Wagner WE
Nebraska Behavioral Biology Group, School of Biological Sciences, University of Nebraska, Lincoln
Anim Behav. 1998 Apr;55(4):1029-42. doi: 10.1006/anbe.1997.0635.
Interest in the evolution of female mating preferences has increased greatly in recent years, and numerous hypotheses have been proposed to explain how mating preferences evolve. Despite this interest, little is known about how selection acts on mating preferences in natural populations. One reason for this lack of information may be that experimental designs commonly used for testing female preferences make it difficult to quantify the preferences of individual females. Most commonly used designs share three features: they examine the preferences of populations of females, they test female responses when they are presented simultaneously with two stimuli, and they infer information on female preferences by observing female choices between alternative stimuli. Population-level choice tests, in which each female is tested only once with a set of stimuli, do not evaluate within-female variation in preference, which is necessary to document between-female variation in preference. Two-stimulus designs test only for directional preferences if female responses are tested with only a single pair of stimuli. In addition, dichotomous scoring of female responses makes detection of between-female variation in preference difficult. Simultaneous stimulus presentations can confound female preference and female sampling behaviour. An alternative method to assess female preferences is to measure repeatedly the preference functions of individual females using a single-stimulus design. The shape of a female's preference function indicates how a female's mating response varies with male trait value, and repeated measures of individual preference functions allow measurement of within- and between-female variation in preferences. Copyright 1998 The Association for the Study of Animal Behaviour. Copyright 1998 The Association for the Study of Animal Behaviour.

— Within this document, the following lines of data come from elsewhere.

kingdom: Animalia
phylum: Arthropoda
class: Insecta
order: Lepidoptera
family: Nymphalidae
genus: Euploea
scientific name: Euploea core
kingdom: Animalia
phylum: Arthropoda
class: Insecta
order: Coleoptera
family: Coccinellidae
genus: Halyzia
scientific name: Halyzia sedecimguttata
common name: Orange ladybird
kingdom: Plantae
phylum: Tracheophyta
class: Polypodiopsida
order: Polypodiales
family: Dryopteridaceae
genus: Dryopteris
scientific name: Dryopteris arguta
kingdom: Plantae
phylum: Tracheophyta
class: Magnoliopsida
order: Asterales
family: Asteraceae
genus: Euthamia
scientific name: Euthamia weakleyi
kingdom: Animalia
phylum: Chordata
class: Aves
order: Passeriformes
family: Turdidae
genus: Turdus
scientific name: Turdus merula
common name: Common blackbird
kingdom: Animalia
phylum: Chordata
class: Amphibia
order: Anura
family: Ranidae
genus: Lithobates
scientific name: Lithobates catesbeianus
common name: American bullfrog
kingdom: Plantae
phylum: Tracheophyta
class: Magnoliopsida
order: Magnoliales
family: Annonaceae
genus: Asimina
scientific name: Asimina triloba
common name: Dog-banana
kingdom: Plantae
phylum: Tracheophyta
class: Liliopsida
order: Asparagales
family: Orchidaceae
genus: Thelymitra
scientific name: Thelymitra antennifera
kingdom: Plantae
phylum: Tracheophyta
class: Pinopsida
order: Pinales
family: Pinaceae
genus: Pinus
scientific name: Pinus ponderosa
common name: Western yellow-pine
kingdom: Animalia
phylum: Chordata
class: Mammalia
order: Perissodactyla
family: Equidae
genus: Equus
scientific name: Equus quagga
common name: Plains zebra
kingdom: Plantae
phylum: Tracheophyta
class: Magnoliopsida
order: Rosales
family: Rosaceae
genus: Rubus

近年来,人们对雌性交配偏好的进化的兴趣大增,并且已经提出了许多假说来解释交配偏好是如何进化的。尽管有这种兴趣,但对于自然种群中选择如何作用于交配偏好却知之甚少。缺乏这方面信息的一个原因可能是,常用于测试雌性偏好的实验设计难以量化个体雌性的偏好。最常用的设计有三个共同特征:它们研究雌性群体的偏好,在同时呈现两种刺激时测试雌性的反应,并且通过观察雌性在不同刺激之间的选择来推断有关雌性偏好的信息。在群体水平的选择测试中,每个雌性只用一组刺激测试一次,这种测试无法评估雌性内部偏好的变化,而这种变化对于记录雌性之间偏好的差异是必要的。如果只用一对刺激测试雌性反应,双刺激设计仅测试定向偏好。此外,对雌性反应进行二分法评分使得检测雌性之间偏好的差异变得困难。同时呈现刺激可能会混淆雌性偏好和雌性采样行为。评估雌性偏好的另一种方法是使用单刺激设计反复测量个体雌性的偏好函数。雌性偏好函数的形状表明雌性的交配反应如何随雄性特征值而变化,对个体偏好函数的重复测量可以测量雌性内部和雌性之间偏好的变化。版权所有1998动物行为研究协会。版权所有1998动物行为研究协会。